Elements of Problem/Issue

Studies show that drug mistakes in the health care business have continued to plague patients, healthcare professionals and organizations as a whole. A patient’s mortality can result from medication mistakes. For example, human mistake (Gorgich, Barfroshan, Ghoreishi and Yaghoobi); (2016;2015) might create these problems. When health care providers input incorrect data into drug orders, technical problems might arise. As Cohen (2019) points out, mechanisms put in place to prevent errors, such as computerized medicine orders, might instead lead to an increase in mistakes. However, in its current form, electronic medication systems give physicians with many alternatives with variances in drug names, which can lead to doctors selecting the erroneous medicine. If the patient is given the improper prescription, it might have a detrimental influence on their health and well-being. The incorrect medicine can worsen a medical condition or possibly end in death. Human faults are predominant in medication errors.

NHS FPX 4000 Assessment 3 Analyzing a Current Health Care Problem or Issue JJ

 Gorgich et al (2016;2015, p.5448) stated that Medication faults are often the result of human mistakes. Human mistakes in medicine orders are most commonly caused by fatigue, heavy caseloads, and illegible doctor’s orders. As a result of fatigue and a big caseload, a loss of attention may cause the wrong prescription to be prescribed. As a result, several drugs have identical names with small changes in spelling or suffixes. Drugs are labeled with suffixes to indicate particular biological components (Cohen, 2019). When combined with the inability to read a prescription correctly, it’s simple to pick the wrong drug. Healthcare professionals must adhere to continuously updated health care rules in order to provide safe and patient-centred therapy by reducing or eliminating pharmaceutical errors. 

Analysis

NHS FPX 4000 Assessment 3 Analyzing a Current Health Care Problem or Issue JJ

Medication mistakes and the variables that lead to them are relevant to me as a supervisor who supervises prescribers. Prescribing errors can put patients at risk. Drug interactions that result in seizures or the aggravation of other medical problems might be caused by an incorrect prescription order. Rules, regulations and systems EPS and EHS must be tracked. Any drug mistakes must be reported so that existing rules can be adjusted.
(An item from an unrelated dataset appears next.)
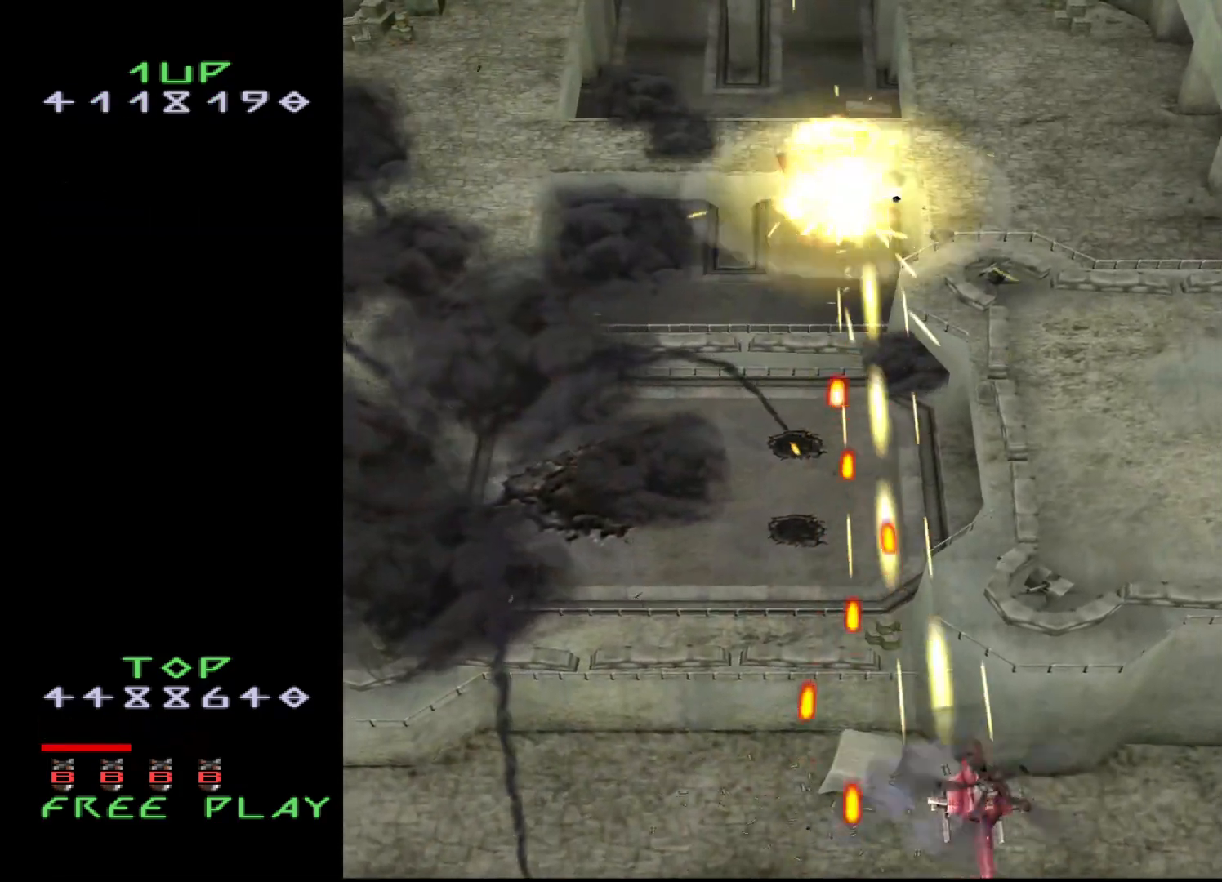
{"buttons": ["DPAD_LEFT"], "events": [[133, "DPAD_RIGHT", "up"], [317, "DPAD_LEFT", "down"], [400, "DPAD_UP", "up"], [433, "CROSS", "up"]]}
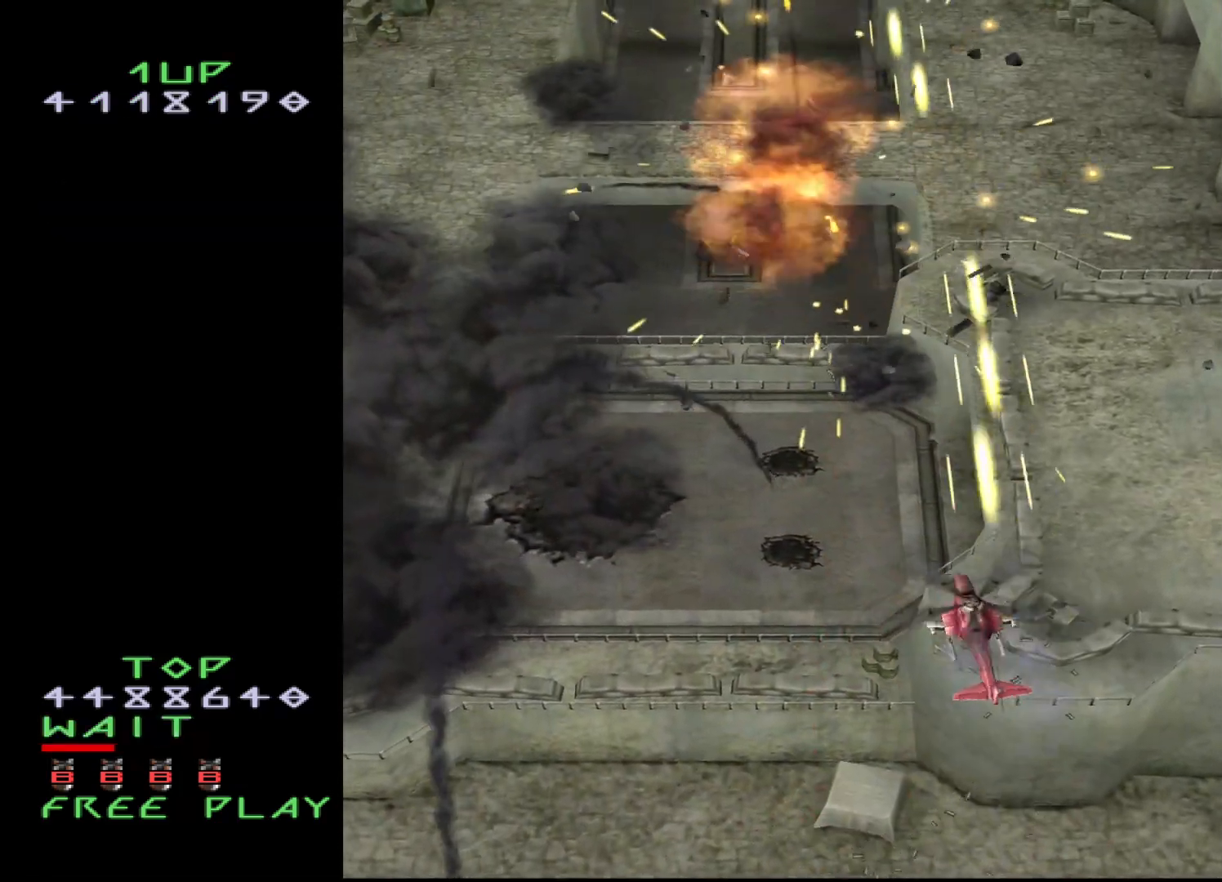
{"buttons": [], "events": [[400, "DPAD_LEFT", "up"]]}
Context for Medication Errors

Organizations in the health care industry have made significant advances in technology and standards for preventing drug mistakes. To help avoid pharmaceutical mistakes, computerized record systems and electronic drug prescriptions have been implemented (Wolf, Serembus, Youngblood, 2001). Drug mistakes continue to be a problem despite the fact that health care rules and safety measures have improved. Human factors such as fatigue and an increasing caseload contribute to medication errors (Gorgich, Barfroshan, Ghoreishi, Yaghoobi, 2016;2015). There is a lack of attention and sometimes failure to observe safety rules because of that. Technical mistakes owing to similarity in medicine names still continue to be a problem in the pharmaceutical industry. These variables contribute to the occurrence of medication mistakes in the long term.

Populations Affected by Medication Error Issues

Since there are so many different caregivers in the hospital, trauma patients are particularly prone to drug mistakes (Dolejs, Janowak, Zarzaur, 2017). A lack of communication and uncertainty about what drugs the patient requires and what has already been provided may result from these handoffs. Drug errors are more common in mental patients due to their difficulty recalling their symptoms and medical background. HIPPA can potentially have an impact on the impacted communities. A consent form must be signed by psychiatric patients before their records, including medication history, may be disclosed. Without this, doctors have no method of validating what drugs patients are on, other than the patients’ own reporting of their prescription regimens (Shenoy & Appel, 2017). 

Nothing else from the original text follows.